Hugo Wolf wrote to his friend Hugo Faißt in Stuttgart on 1 July 1896: "I now live here like a king and rejoice in my existence. It is the first time in my life that I have my own home. Only someone who, like me, has led a nomadic existence for half a lifetime can appreciate how grateful I feel for this blessing. So at last I have settled down, "in the real country, in the homeland, in my own pasture and bliss" as Kurwenal sings. From the walls of my study I am greeted by my precious (in every sense of the word precious) books, which I have missed so painfully. My old Bösendorfer, which languished for years in the piano factory, covered in dust, roars and blares like a trombone when I start playing. [...] Let me kiss and hug you, you dear good man, friend, brother and comrade. I can only exclaim with Florestan: You will be rewarded in better worlds."
Hugo's friends
Friends played an enormously important role for Hugo Wolf throughout his life; after all, it was always friends and close acquaintances who supported him, who himself remained without a family, in all situations in life - financially, by providing him with accommodation and also in musical terms.The conductor and composer Felix Mottl (1856-1911) and the composer Adalbert Goldschmidt (1848-1906) were among the closest circle of friends during his years in Vienna - both supported Wolf in his musical development.

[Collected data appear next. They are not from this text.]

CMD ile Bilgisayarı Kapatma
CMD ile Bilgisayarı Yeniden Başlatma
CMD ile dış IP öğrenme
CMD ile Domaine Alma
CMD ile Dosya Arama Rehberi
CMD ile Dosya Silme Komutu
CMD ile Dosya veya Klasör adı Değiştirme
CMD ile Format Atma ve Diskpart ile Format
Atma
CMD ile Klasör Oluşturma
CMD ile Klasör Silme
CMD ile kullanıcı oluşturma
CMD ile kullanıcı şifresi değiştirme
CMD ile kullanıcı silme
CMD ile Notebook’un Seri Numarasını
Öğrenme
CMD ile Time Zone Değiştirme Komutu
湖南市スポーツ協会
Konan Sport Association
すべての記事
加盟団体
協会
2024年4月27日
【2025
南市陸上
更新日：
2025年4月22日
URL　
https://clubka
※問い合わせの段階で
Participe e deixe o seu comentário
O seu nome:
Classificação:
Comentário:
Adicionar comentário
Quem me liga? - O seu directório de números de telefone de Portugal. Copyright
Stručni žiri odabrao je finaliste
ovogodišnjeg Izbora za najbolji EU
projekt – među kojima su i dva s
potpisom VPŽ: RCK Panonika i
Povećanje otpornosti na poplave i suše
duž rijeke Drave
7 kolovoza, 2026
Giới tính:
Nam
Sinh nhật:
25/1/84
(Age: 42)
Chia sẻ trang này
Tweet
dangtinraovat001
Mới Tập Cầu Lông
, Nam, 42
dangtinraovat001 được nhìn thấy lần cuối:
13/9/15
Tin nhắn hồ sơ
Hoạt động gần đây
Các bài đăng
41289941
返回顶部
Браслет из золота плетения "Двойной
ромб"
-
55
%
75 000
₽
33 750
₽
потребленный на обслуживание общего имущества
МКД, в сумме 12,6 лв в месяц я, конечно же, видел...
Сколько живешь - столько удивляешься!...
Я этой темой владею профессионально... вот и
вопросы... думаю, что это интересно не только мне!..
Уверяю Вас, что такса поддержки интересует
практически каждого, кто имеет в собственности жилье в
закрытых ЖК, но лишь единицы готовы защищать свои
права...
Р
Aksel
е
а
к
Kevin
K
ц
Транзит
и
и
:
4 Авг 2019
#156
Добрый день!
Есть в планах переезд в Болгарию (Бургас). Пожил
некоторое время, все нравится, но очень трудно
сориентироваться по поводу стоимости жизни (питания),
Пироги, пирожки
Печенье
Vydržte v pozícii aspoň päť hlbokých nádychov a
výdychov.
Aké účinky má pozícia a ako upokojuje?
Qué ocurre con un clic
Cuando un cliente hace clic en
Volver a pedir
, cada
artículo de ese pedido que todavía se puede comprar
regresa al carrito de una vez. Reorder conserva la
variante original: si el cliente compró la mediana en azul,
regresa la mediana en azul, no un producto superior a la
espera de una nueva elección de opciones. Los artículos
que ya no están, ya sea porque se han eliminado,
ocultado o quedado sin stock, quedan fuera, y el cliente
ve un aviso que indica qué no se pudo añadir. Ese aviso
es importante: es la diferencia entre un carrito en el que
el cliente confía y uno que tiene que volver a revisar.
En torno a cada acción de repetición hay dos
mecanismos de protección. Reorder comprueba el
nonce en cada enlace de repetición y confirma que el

He maintained a lifelong relationship with the families of Maria Werner (1845-1914) and Heinrich Köchert (1854-1908), who repeatedly provided him with accommodation in Vienna and took a lively interest in his personal fate.
Socially, Wolf benefited from his friendship with the journalist Gustav Schönaich (1840-1906), who had good connections in Viennese musical and social life. From 1894, he had a close friendship with the Stuttgart lawyer and Wolf admirer Hugo Faißt (1862-1914). Faißt not only founded the Stuttgart Hugo Wolf Society in 1898, but also supported the composer financially until his death.
Making a living from music
After prematurely dropping out of his music studies, Hugo Wolf found himself in a precarious financial situation. His father had stopped giving him regular financial support out of disappointment, and from then on he was saved from destitution by friends who supported him in various ways. Years of nomadic existence followed, during which he moved from one generously provided accommodation to the next. Although some of his now musically mature compositions were published from 1889 onwards, Wolf's hot temper and uncompromising streak only led to mediocre success. Tough contract negotiations, frequent changes of publisher and financially unprofitable publications were the result. In short, there was not enough money for an economically independent life as a composer.
In order to keep his head above water, Hugo Wolf accepted a position as répétiteur, choir director and assistant to the conductor Karl Muck at the Salzburg State Theater in 1881 - without having any relevant training, mind you. After a successful initial phase, however, Wolf fell out with the orchestra and Karl Muck in January 1882 to such an extent that "a fierce exchange of words between me and the director [...] led to both parties resigning" (letter to his father dated 4 January 1882). "The theater here is more a school of intrigue than a school of art," he writes further in this letter. "[...] From the 16th onwards, I no longer belong to this mess." Wolf was once again without a job.
After his return to Vienna, he wrote further compositions and more or less kept his head above water by teaching (mainly piano, but also violin and singing). He held a job as a music critic for the Viennese Salonblatt, which a friend had arranged for him, for three years from 1884 to 1887, before he also ended this activity at his own request. Wolf simply could not reconcile composing with reviewing - he wrote just four songs in the years 1884 to 1886.